Landslide win for pro-China leader’s party in Maldives vote

Published April 22, 2024
OFFICIALS count votes during the parliamentary elections, at a polling station in Maldives’s capital Male, on Sunday.—AFP
OFFICIALS count votes during the parliamentary elections, at a polling station in Maldives’s capital Male, on Sunday.—AFP

MALE: The party of Maldives President Mohamed Muizzu won control of parliament in a Sunday election landslide, results showed, with voters backing his tilt towards China and away from regional powerhouse and traditional benefactor India.

Muizzu’s People’s National Congress (PNC) won 66 of the first 86 seats declared, according to the Elections Comm­ission of Maldives results, already more than enough for a super-majority in the 93-member majlis, or parliament.

The vote was seen as a crucial test for Muizzu’s plan to press ahead with closer economic cooperation with China.

The PNC and its allies had only eight seats in the outgoing parliament, with the lack of a majority stymieing Muizzu after his presidential election victory in September.

In 93-member parliament, Muizzu’s party wins 66 of the first 86 declared seats

The main opposition Maldivian Democratic Party (MDP) — which had previously had a super-majority of its own — was headed for a humiliating defeat with just a dozen seats.

Muizzu, 45, had been among the first to vote on Sunday, casting his ballot at a school in the capital Male — where he was previously mayor — and urging Maldivians to turn out in high numbers.

“All citizens should come out and exercise their right to vote as soon as possible,” Muizzu told reporters.

The Maldives — a low-lying nation of some 1,192 tiny coral islands scattered some 800kms across the equator — is one of the countries most vulnerable to sea level rises caused by global warming.

Muizzu, a former construction minister, has promised he will beat back the waves through ambitious land reclamation and building islands higher, a policy which environmentalists argue could even exacerbate flooding risks.

Muizzu won last Septem­ber’s presidential poll as a proxy for pro-China ex-president Abd­ulla Yameen, freed last week after a court set aside his 11-year jail term for corruption.

Indian troops leaving

This month, as campaigning for the parliamentary elections was in full swing, Muizzu awarded high-profile infrastructure contracts to Chinese state-owned companies.

His administration is also in the process of sending home a garrison of 89 Indian troops who operate reconnaissance aircraft gifted by New Delhi to patrol the Maldives’ vast maritime borders.

The outgoing parliament, dominated by the pro-India MDP of Muizzu’s immediate predecessor Ibrahim Mohamed Solih, has sought to disrupt his efforts to realign Maldivian diplomacy.

Since Muizzu came to power, lawmakers blocked three of his nominees to the cabinet and refused some of his spending proposals.

“Geopolitics is very much in the background as parties campaign for votes in Sunday’s election,” a senior Muizzu aide told AFP ahead of the poll, asking not to be named.

“He came to power on a promise to send back Indian troops and he is working on it.
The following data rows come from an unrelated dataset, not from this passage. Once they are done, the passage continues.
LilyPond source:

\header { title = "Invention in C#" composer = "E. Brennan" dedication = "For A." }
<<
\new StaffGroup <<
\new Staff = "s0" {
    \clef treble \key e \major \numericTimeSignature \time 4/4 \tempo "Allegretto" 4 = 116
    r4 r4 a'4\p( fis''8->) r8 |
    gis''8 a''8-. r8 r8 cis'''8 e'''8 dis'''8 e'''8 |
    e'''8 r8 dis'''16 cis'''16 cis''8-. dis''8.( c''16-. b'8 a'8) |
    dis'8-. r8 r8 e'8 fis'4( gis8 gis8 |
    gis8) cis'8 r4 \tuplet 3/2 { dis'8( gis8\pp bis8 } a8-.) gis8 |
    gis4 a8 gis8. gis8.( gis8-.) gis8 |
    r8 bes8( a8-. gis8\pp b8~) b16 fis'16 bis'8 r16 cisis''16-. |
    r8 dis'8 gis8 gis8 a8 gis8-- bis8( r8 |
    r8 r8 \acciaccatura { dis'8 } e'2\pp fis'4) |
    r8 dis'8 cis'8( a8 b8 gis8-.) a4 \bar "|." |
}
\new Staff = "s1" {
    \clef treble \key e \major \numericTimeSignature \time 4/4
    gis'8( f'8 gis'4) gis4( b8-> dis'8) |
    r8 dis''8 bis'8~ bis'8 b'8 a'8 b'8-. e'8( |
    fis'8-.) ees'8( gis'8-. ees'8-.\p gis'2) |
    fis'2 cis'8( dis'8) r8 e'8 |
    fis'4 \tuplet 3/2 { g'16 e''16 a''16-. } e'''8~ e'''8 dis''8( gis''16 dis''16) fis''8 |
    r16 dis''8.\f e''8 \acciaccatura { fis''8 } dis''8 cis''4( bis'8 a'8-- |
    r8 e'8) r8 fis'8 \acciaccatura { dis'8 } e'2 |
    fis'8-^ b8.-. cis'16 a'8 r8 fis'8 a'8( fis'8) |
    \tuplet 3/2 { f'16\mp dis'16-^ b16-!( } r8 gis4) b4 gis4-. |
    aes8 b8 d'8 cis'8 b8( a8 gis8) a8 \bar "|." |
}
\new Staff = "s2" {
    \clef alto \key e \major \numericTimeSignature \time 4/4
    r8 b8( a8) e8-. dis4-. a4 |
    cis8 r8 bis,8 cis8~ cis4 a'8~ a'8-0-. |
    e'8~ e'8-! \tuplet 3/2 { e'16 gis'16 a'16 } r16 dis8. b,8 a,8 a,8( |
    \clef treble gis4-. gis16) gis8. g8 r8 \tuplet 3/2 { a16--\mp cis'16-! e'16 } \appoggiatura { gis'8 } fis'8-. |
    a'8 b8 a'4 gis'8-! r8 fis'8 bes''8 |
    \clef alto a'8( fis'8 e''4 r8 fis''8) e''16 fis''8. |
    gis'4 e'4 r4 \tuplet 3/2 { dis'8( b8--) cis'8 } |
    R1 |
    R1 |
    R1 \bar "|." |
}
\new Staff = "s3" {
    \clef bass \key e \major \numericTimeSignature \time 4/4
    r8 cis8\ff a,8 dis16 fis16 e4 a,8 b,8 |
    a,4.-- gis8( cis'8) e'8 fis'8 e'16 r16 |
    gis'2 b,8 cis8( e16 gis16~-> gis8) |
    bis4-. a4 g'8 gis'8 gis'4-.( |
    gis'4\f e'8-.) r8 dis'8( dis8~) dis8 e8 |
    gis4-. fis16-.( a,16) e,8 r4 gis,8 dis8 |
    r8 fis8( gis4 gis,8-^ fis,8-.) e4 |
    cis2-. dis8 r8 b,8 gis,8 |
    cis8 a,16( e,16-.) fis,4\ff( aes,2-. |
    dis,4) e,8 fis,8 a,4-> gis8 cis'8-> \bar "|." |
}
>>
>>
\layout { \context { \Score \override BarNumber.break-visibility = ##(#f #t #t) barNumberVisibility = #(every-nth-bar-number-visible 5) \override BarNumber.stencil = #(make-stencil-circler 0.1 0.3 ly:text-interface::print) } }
The parliament has not been cooperating with him since he came to power.”

Solih was also among those voting early and expressed confidence his party would emerge victorious. There was no immediate reaction from his party to their poor showing in Sunday’s vote.

Election chief Fuad Thaufeeq said after polls closed that turnout had already reached 73 per cent of the 284,663 electorate when half an hour of voting remained.

Muizzu’s prospects received a fillip with the release of his mentor Yameen from house arrest, on Thursday.

A court in the capital Male, ordered a retrial in the graft and money laundering cases that saw Yameen being sent behind bars, after he lost a re-election bid in 2018.